- EXERCISE DIRECTIONS: Please count the lines in the items below that contain the string "True", treating uppercase and lowercase as different. Reply with the count alone.

<<<<

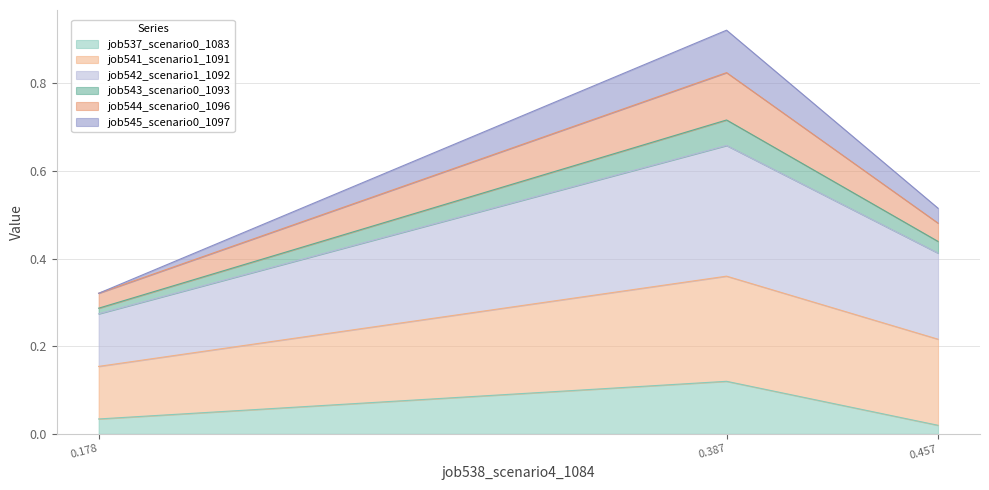

At which category is the sum across all series the highest?

0.387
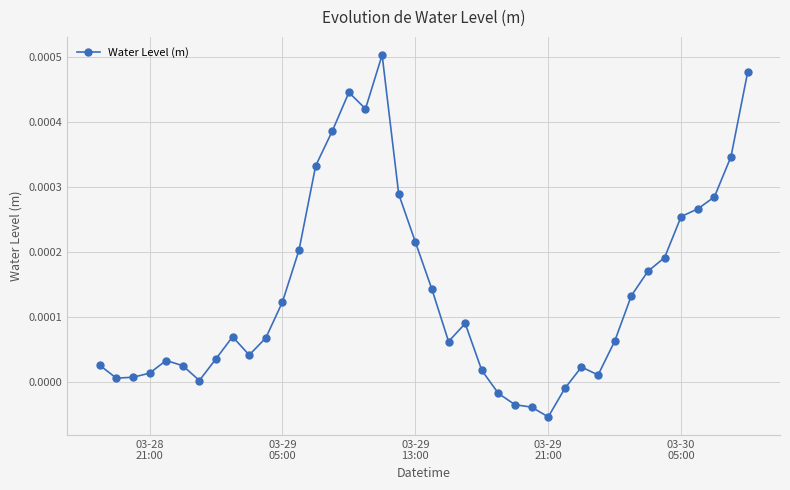

True or false: the data has more than 2 interior local peaks.

True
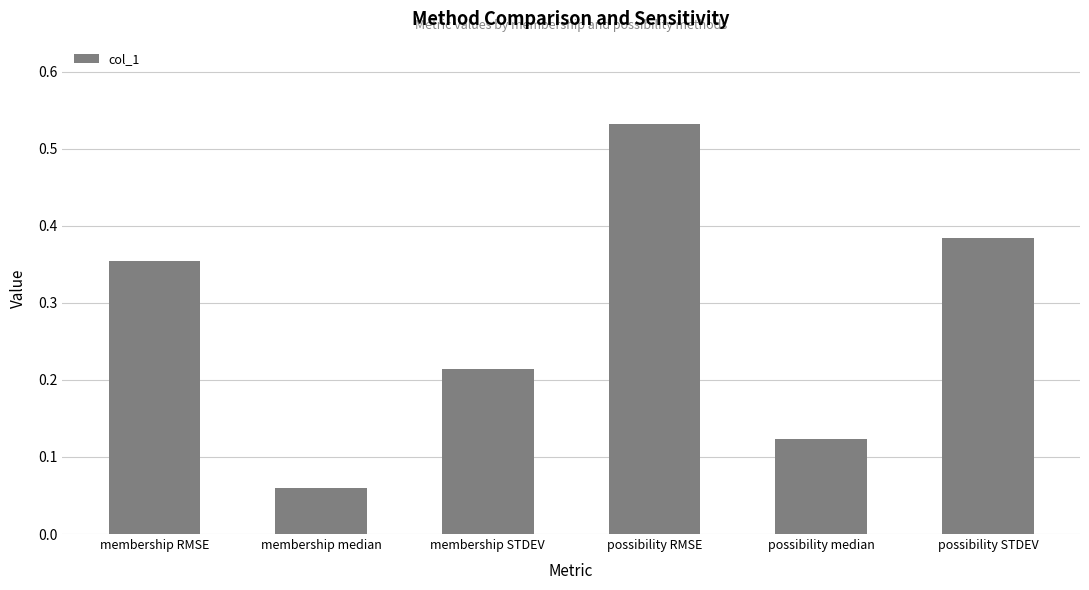

The chart shows a value of 0.1 at possibility STDEV. True or false?

False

>>>>

- RESPONSE FOR THIS EXERCISE: 3